PAGE TEXT:
%%

Wednesday, June 28, 2023

Retrospective: Citizens of the Imperium

During the decade between 1977 and 1987, Game Designers' Workshop released thirteen supplements for use with what is now known as "classic" Traveller. As you might expect, these supplements are a mixed bag, ranging from the essential to the merely useful to the forgettable. I own them all, of course, because I've been a huge fan of the game since I first encountered it a little more than forty years ago. Even so, there are only a handful of these supplements I always use when playing and high on that list is Citizens of the Imperium.

First published in 1979, Citizens of the Imperium is 44-page digest-sized book completely devoid of any artwork, either on its cover or in its interiors. That's par for the course for most classic Traveller supplements – and quite a few adventures, too, come to think of it – unless you consider maps, deckplans, or mathematical formulae illustrations. It's frankly impossible to imagine a RPG supplement being released nowadays without even a single illustration, but, at the time, I can't recall anyone commenting on it, let alone being put out by it. Yet more evidence that the past really is a foreign country.

The book consists of two large sections, as well as two smaller ones. The first large section is the most important, introducing as it does twelve new starting careers for player characters, most of which are civilian in nature. This is significant, because the original Traveller rules only provided for three military careers (Army, Navy, Marines) and one paramilitary career (Scouts), with only the Merchants and nebulously-defined-but-probably-criminal "Other" career as non-military alternatives. Citizens of the Imperium widens the field considerably, offering barbarians, belters, bureaucrats, diplomats, doctors, flyers, hunters, nobles, pirates, rogues, sailors, and scientists as possibilities, though some are more clearly attractive than others (I have never, in all my years of playing Traveller, seen anyone roll up a bureaucrat, but I'm nevertheless glad the option exists).

The second large section is more or less an adjunct to the previously published 1001 Characters, in that it presents 40 pre-generated examples of each career type, to be used either as player or non-player characters. Difficult as it is to imagine from the vantage point of a world with ubiquitous personal computers and similar devices, this section would have been a genuine godsend to the harried referee. I know I regularly made use of it in creating NPCs for my campaigns and I suspect I was not alone in doing so. Much more so than Dungeons & Dragons, Traveller regularly included "time saver" material like this in its books, supplements, and adventures, which made sense, since what we now call "sandbox" play with the default campaign playstyle.

%%

WORK ORDER:
Reproduce the Citizens of the Imperium retrospective above in full, word for word.

MATERIAL PROVIDED:
%%

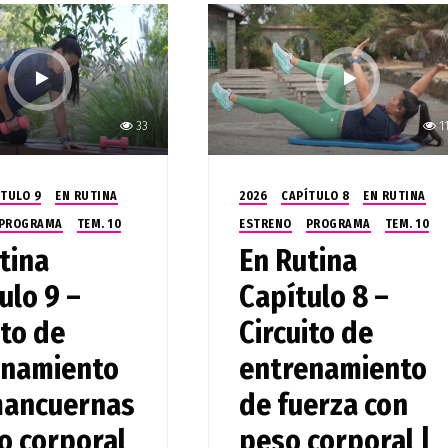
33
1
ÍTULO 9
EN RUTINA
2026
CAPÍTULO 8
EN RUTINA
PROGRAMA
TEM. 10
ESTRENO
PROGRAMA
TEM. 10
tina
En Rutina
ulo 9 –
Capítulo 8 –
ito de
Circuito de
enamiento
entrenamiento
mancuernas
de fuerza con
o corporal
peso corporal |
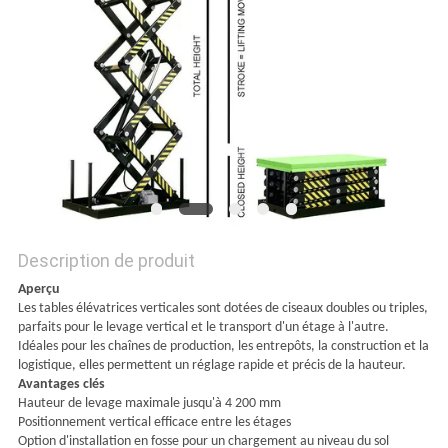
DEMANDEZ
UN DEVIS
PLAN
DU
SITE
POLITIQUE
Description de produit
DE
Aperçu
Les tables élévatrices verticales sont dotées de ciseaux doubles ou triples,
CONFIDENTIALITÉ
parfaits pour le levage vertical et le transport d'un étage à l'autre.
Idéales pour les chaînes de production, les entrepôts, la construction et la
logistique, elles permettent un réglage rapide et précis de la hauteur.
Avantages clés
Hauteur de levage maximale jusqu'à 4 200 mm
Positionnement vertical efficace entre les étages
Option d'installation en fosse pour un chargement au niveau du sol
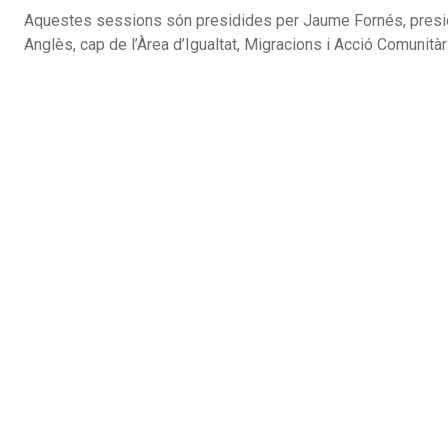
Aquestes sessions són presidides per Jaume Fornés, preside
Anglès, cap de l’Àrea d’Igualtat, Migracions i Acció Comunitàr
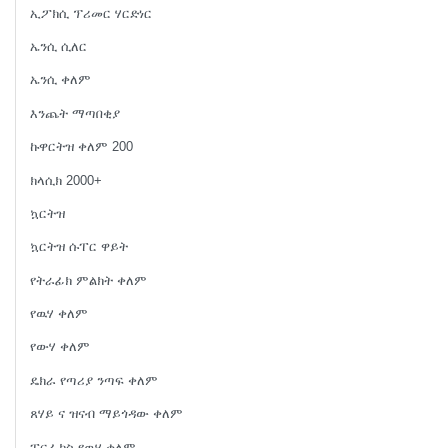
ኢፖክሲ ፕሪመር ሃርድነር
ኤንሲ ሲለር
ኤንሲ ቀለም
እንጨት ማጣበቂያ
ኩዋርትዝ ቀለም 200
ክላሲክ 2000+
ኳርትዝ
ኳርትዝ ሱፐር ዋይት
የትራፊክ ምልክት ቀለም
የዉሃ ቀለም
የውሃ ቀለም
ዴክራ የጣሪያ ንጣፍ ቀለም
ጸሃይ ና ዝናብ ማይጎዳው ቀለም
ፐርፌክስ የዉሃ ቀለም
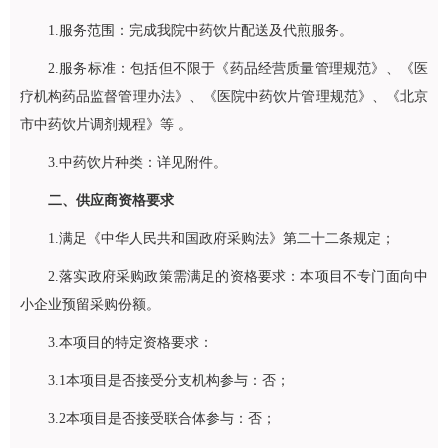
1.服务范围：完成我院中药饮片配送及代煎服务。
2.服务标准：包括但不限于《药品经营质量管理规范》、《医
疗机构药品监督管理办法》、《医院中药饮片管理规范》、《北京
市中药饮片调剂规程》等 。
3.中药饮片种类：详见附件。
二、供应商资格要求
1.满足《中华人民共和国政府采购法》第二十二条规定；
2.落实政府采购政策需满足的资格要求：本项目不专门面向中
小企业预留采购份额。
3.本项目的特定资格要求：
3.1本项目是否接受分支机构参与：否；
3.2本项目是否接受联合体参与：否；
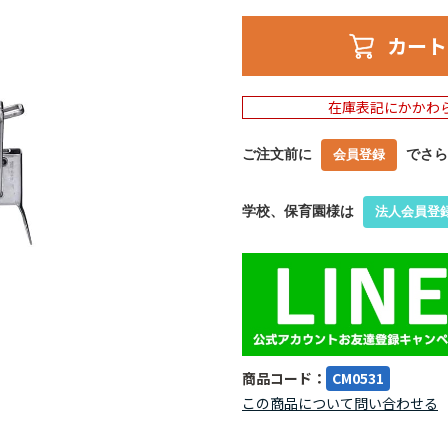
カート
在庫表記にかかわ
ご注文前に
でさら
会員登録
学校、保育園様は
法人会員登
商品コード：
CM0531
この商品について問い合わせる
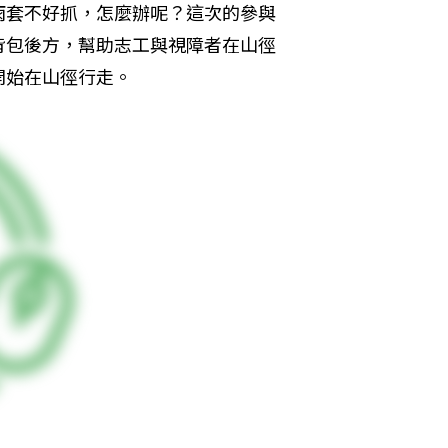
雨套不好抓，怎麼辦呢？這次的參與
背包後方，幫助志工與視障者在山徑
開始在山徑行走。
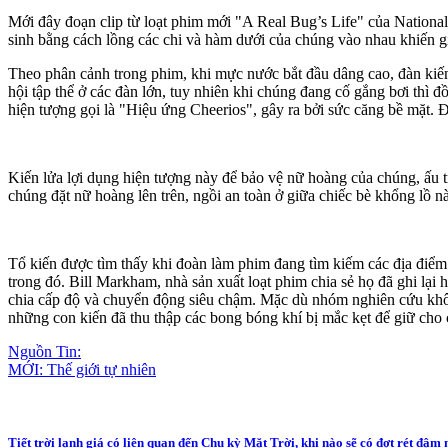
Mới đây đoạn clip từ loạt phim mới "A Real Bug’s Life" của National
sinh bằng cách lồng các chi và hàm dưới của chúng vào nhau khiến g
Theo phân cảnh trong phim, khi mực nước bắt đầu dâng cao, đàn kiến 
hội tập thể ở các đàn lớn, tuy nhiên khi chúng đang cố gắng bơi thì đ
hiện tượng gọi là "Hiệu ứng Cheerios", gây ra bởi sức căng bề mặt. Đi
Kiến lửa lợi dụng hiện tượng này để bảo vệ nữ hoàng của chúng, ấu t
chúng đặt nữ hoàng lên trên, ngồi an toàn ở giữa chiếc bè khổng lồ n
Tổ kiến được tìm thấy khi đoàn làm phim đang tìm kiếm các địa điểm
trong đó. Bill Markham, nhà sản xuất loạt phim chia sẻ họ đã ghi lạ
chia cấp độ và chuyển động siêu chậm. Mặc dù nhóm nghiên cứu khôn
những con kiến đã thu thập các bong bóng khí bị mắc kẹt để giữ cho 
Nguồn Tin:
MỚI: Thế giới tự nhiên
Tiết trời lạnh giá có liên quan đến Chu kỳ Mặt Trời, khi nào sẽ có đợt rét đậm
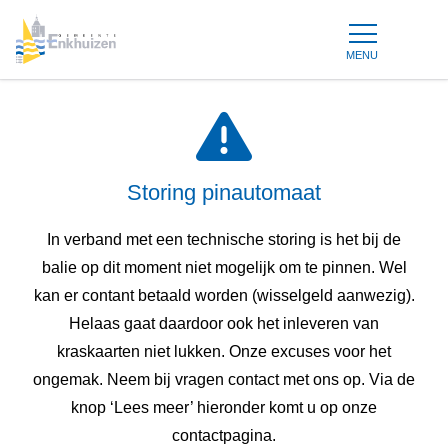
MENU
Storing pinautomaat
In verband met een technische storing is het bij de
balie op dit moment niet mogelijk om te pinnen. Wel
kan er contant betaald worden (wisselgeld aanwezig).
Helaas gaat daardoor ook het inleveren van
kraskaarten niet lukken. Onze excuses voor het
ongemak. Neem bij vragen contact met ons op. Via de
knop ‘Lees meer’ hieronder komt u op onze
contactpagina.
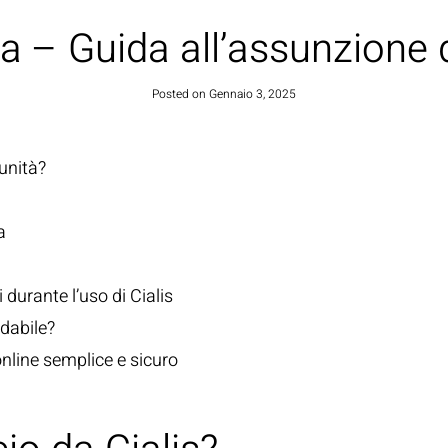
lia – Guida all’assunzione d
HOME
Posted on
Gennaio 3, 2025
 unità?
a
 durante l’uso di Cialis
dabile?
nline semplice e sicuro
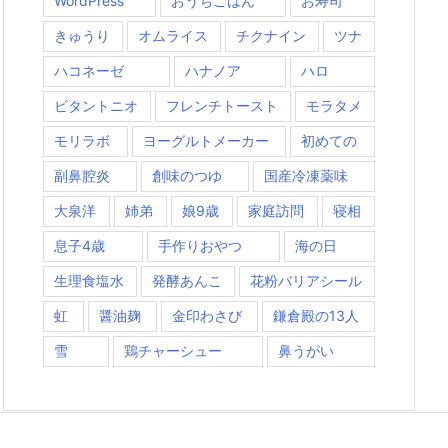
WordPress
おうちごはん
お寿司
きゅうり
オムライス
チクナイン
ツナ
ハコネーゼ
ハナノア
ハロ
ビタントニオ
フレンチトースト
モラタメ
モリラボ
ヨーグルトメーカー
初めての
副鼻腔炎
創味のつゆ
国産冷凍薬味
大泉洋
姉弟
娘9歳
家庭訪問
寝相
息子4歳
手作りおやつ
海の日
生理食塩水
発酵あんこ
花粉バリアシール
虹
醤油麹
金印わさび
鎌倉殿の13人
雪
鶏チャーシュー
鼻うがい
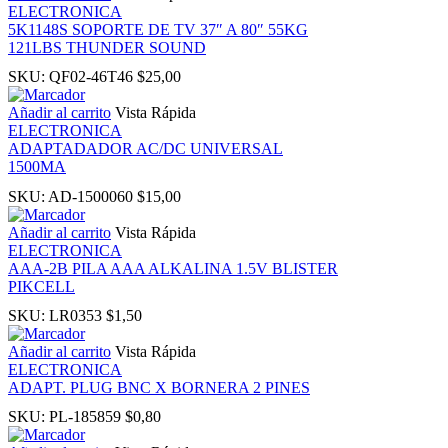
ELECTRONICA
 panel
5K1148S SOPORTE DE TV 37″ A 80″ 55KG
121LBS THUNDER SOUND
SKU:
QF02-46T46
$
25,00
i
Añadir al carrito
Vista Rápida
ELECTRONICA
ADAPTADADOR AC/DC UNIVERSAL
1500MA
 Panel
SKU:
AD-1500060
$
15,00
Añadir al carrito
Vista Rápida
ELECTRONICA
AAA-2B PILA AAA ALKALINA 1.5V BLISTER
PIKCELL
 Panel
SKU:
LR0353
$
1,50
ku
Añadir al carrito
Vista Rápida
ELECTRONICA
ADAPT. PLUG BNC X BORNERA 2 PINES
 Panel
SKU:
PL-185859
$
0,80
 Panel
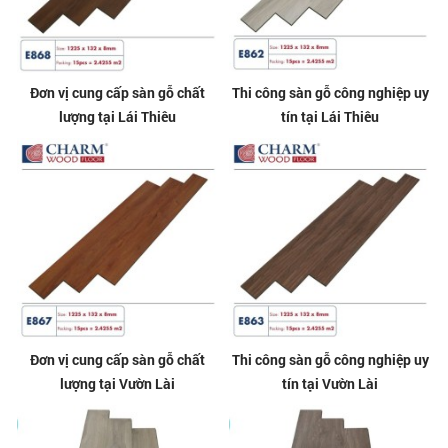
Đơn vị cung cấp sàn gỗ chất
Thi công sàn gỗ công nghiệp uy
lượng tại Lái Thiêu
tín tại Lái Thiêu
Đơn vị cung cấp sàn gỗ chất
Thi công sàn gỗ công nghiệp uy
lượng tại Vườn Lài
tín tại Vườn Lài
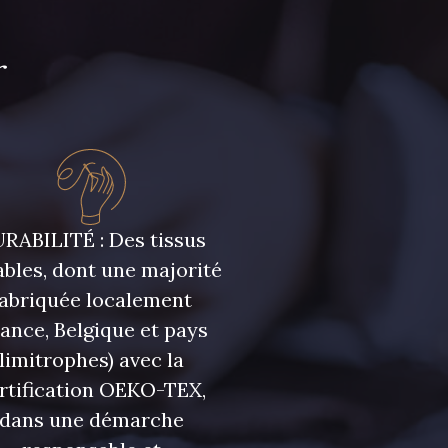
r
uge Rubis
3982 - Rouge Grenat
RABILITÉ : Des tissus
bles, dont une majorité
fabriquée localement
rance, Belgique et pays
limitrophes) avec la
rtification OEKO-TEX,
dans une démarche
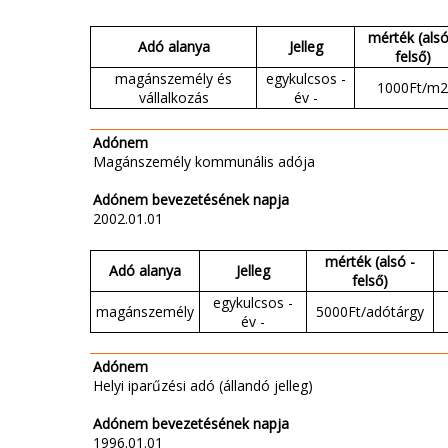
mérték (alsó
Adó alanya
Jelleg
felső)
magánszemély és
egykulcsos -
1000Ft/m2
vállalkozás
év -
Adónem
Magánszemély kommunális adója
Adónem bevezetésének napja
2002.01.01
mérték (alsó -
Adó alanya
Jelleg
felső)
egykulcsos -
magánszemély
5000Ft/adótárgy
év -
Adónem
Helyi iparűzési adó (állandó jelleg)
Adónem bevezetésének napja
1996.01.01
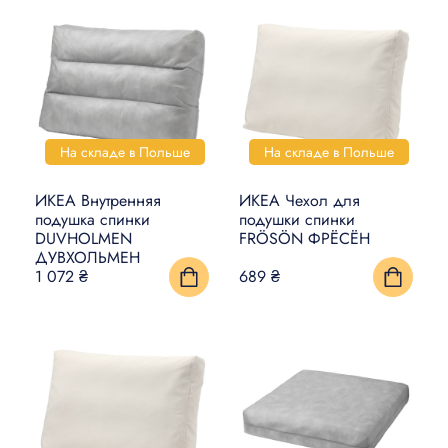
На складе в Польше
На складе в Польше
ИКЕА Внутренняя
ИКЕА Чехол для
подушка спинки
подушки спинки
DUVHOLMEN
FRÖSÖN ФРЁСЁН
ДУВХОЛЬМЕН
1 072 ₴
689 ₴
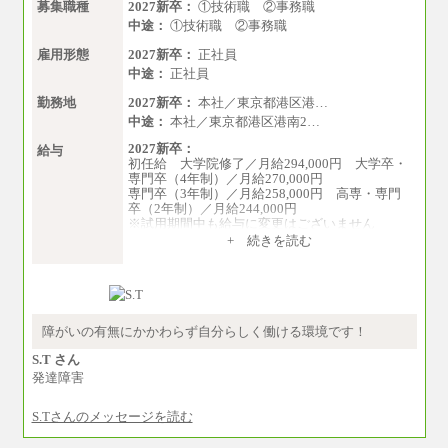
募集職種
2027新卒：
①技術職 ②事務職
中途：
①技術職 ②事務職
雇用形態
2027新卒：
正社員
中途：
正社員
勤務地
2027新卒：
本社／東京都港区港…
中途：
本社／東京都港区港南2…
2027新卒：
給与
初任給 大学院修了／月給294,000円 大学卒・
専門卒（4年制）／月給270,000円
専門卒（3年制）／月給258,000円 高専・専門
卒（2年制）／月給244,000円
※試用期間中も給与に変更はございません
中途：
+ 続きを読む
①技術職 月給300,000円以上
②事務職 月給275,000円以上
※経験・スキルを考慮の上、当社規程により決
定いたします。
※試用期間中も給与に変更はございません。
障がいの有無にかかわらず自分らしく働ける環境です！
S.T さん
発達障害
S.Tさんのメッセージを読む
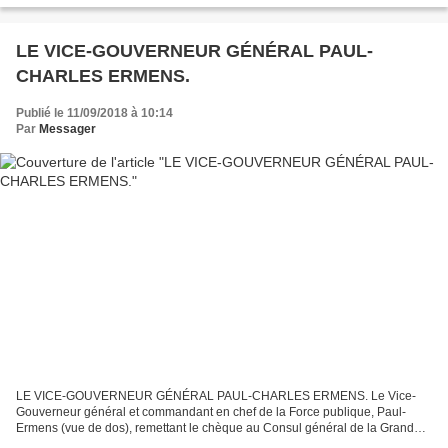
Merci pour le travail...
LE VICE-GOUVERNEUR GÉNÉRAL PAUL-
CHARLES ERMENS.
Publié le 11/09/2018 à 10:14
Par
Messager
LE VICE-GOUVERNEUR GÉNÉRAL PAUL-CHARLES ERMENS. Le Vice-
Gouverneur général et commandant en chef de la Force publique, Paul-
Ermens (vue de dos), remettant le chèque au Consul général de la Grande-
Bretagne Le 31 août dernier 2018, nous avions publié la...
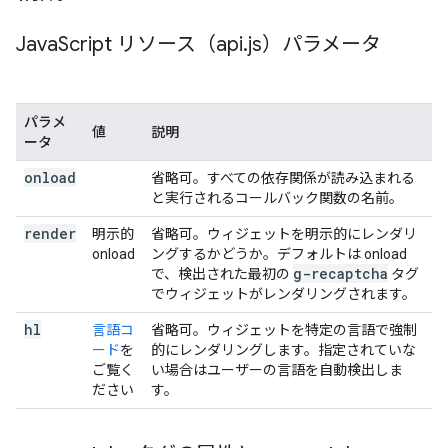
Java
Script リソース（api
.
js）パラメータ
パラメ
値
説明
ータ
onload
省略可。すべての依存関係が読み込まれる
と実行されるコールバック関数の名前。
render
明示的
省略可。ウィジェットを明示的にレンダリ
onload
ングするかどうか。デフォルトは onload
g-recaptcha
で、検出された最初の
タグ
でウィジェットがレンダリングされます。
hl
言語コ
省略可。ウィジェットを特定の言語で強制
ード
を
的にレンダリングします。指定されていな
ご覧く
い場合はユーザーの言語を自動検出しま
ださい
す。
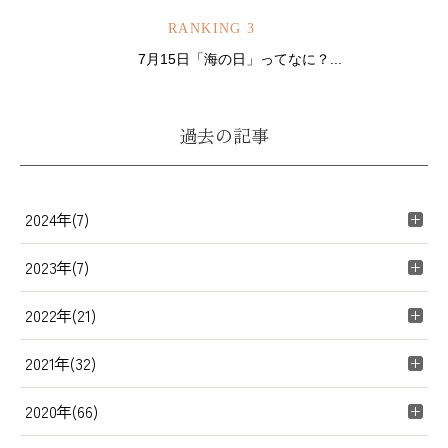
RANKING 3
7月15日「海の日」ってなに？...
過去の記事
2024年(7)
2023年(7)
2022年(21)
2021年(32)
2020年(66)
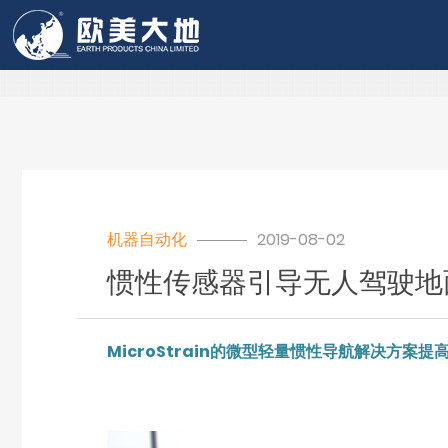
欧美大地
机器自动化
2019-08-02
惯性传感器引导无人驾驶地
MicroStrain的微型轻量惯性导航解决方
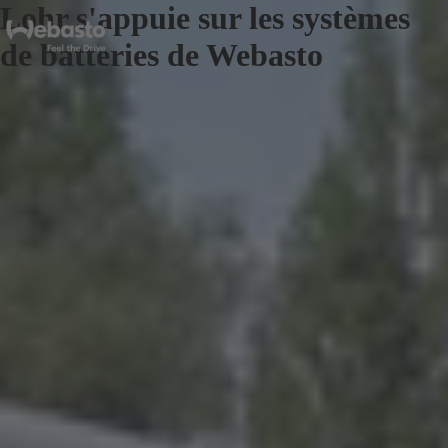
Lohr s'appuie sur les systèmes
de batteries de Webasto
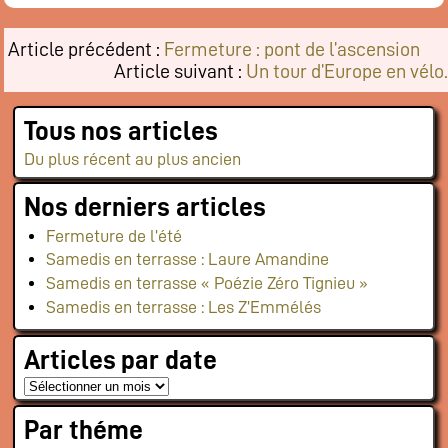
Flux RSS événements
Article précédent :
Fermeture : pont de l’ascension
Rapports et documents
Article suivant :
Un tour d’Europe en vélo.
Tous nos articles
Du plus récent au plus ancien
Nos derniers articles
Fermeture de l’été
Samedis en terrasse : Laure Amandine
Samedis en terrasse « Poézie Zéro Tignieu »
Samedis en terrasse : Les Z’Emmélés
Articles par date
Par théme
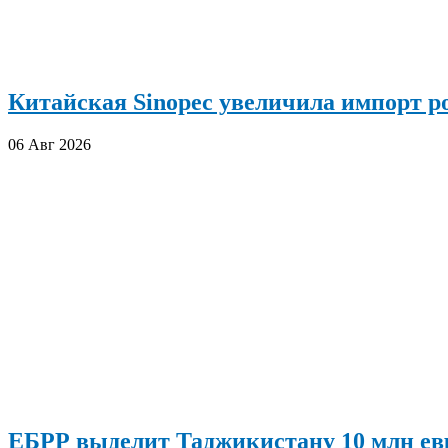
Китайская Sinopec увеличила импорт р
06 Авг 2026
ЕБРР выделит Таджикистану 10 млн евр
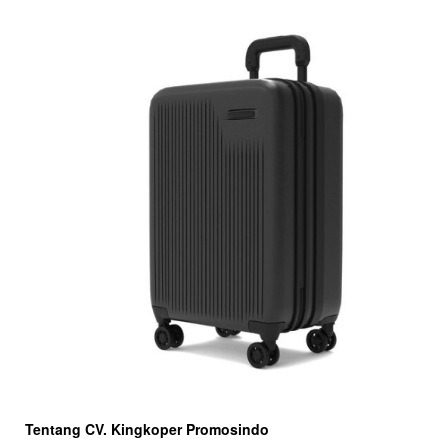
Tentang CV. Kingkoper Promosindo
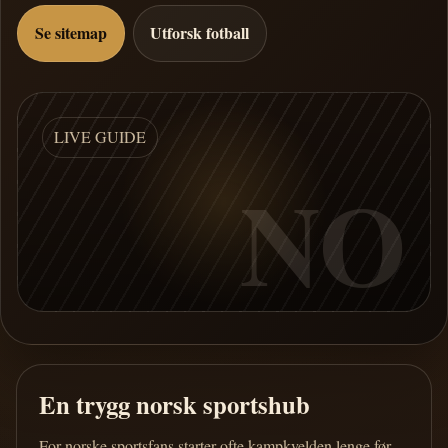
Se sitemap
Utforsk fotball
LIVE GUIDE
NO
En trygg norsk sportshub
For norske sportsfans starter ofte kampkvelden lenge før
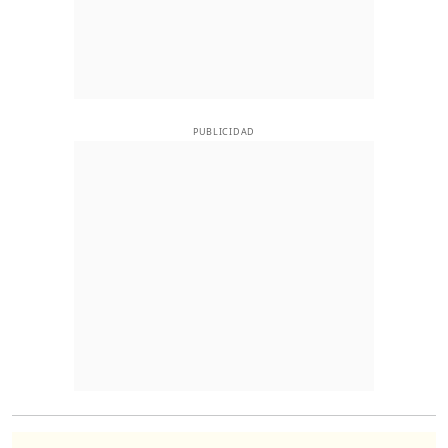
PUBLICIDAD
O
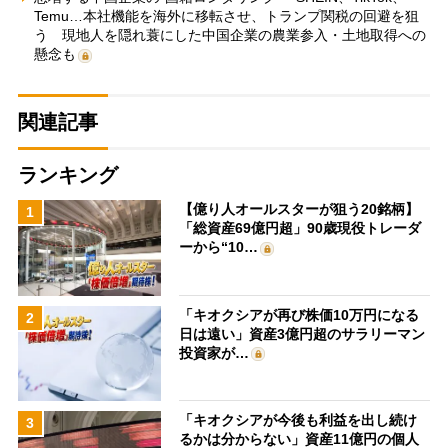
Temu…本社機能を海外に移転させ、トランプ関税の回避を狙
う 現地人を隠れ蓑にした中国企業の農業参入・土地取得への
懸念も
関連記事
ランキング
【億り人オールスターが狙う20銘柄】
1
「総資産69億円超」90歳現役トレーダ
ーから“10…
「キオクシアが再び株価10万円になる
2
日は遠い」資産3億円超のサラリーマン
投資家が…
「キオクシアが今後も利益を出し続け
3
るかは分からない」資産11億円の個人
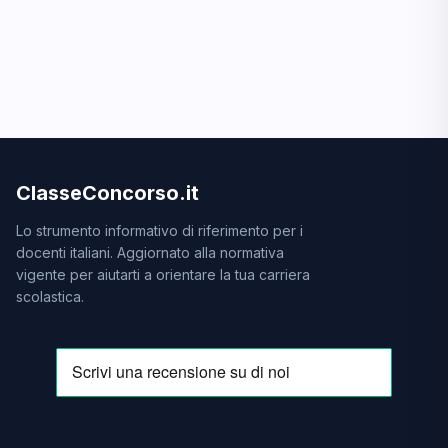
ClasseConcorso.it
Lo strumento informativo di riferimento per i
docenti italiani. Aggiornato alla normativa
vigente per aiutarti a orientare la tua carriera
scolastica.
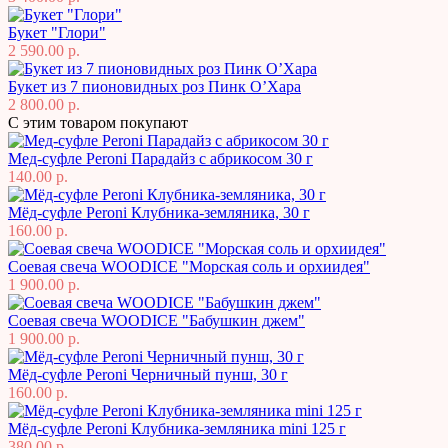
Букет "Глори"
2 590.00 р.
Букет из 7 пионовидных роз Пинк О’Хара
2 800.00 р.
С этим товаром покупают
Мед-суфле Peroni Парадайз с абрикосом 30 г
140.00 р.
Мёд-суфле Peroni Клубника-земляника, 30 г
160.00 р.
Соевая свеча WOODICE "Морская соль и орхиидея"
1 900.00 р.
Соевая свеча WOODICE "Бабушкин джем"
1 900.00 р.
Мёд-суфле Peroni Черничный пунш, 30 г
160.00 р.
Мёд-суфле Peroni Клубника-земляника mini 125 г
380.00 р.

%%

ANSWER BOX:
Wednesday, June 28, 2023

Retrospective: Citizens of the Imperium

During the decade between 1977 and 1987, Game Designers' Workshop released thirteen supplements for use with what is now known as "classic" Traveller. As you might expect, these supplements are a mixed bag, ranging from the essential to the merely useful to the forgettable. I own them all, of course, because I've been a huge fan of the game since I first encountered it a little more than forty years ago. Even so, there are only a handful of these supplements I always use when playing and high on that list is Citizens of the Imperium.

First published in 1979, Citizens of the Imperium is 44-page digest-sized book completely devoid of any artwork, either on its cover or in its interiors. That's par for the course for most classic Traveller supplements – and quite a few adventures, too, come to think of it – unless you consider maps, deckplans, or mathematical formulae illustrations. It's frankly impossible to imagine a RPG supplement being released nowadays without even a single illustration, but, at the time, I can't recall anyone commenting on it, let alone being put out by it. Yet more evidence that the past really is a foreign country.

The book consists of two large sections, as well as two smaller ones. The first large section is the most important, introducing as it does twelve new starting careers for player characters, most of which are civilian in nature. This is significant, because the original Traveller rules only provided for three military careers (Army, Navy, Marines) and one paramilitary career (Scouts), with only the Merchants and nebulously-defined-but-probably-criminal "Other" career as non-military alternatives. Citizens of the Imperium widens the field considerably, offering barbarians, belters, bureaucrats, diplomats, doctors, flyers, hunters, nobles, pirates, rogues, sailors, and scientists as possibilities, though some are more clearly attractive than others (I have never, in all my years of playing Traveller, seen anyone roll up a bureaucrat, but I'm nevertheless glad the option exists).

The second large section is more or less an adjunct to the previously published 1001 Characters, in that it presents 40 pre-generated examples of each career type, to be used either as player or non-player characters. Difficult as it is to imagine from the vantage point of a world with ubiquitous personal computers and similar devices, this section would have been a genuine godsend to the harried referee. I know I regularly made use of it in creating NPCs for my campaigns and I suspect I was not alone in doing so. Much more so than Dungeons & Dragons, Traveller regularly included "time saver" material like this in its books, supplements, and adventures, which made sense, since what we now call "sandbox" play with the default campaign playstyle.